Wu exited the room then returned with a box he passed to me. “You’ll be needing these.”

“New boots.” I rubbed a thumb across the label. “I’ll try not to lose this pair the first time I wear them.”

Crooking his lips, he backed out onto the pier. “I’ll leave you to dress.”

Uniform tucked under his arm, Cole shut the door behind him. “I’ll dress in the corner.” He turned his back to me. “Let me know when I can turn around.”

The room was large, it had to be to accommodate a man built like Cole, but he didn’t give me a chance to get far before his shorts hit the floor.

A strangled noise clawed up my throat, and it didn’t cut off until he glanced over his shoulder at me. And smiled.

“You—” Heat swept up my neck and stung in my cheeks. “You.”

If ogling his bare ass was wrong, then noticing the muscular indents in the curve of each cheek was worse, but that didn’t stop me from staring.

“Take a picture.” Making no move to cover himself, he chuckled. “It’ll last longer.”

“I’ll do that.” Given permission, I fumbled around the bed until I palmed my phone and used burst mode to make sure I got at least one picture that wasn’t blurred. “Thanks.”

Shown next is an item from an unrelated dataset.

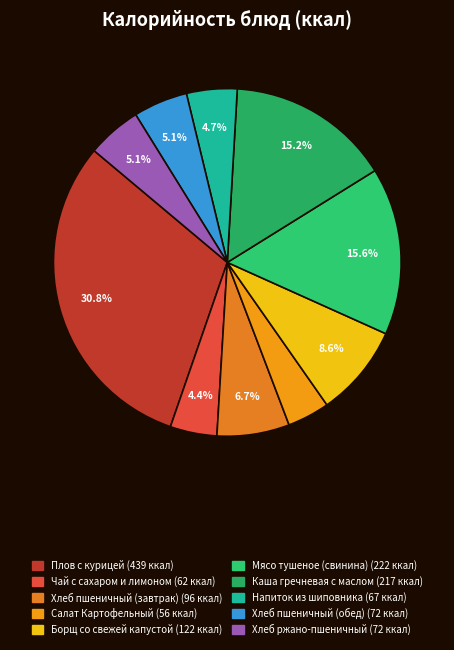

What is the change in value from Чай с сахаром и лимоном to Мясо тушеное (свинина)?

+160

The red painting his cheeks when I called his bluff was precious, but as much as I wanted to cross to him and press a kiss to the underside of his jaw, I wasn’t dumb enough to get that close to so much naked Cole. Until he initiated, I was keeping my hands to myself.

With the exhibition over, Cole started dressing in an economical fashion that still had me salivating as I watched from the corner of my eye. And if I noticed him watching me right back while I stripped off my PJs and donned my suit, I behaved. Mostly. Okay, so maybe I never wore thongs to work, but it’s not like I’d ever had a reason to scintillate in polyester, either. And if he bit off a pained groan when I accidentally dropped my bra and had to bend down to pick it up, well, I’m sure blue was a lovely color on him. It would complement his eyes.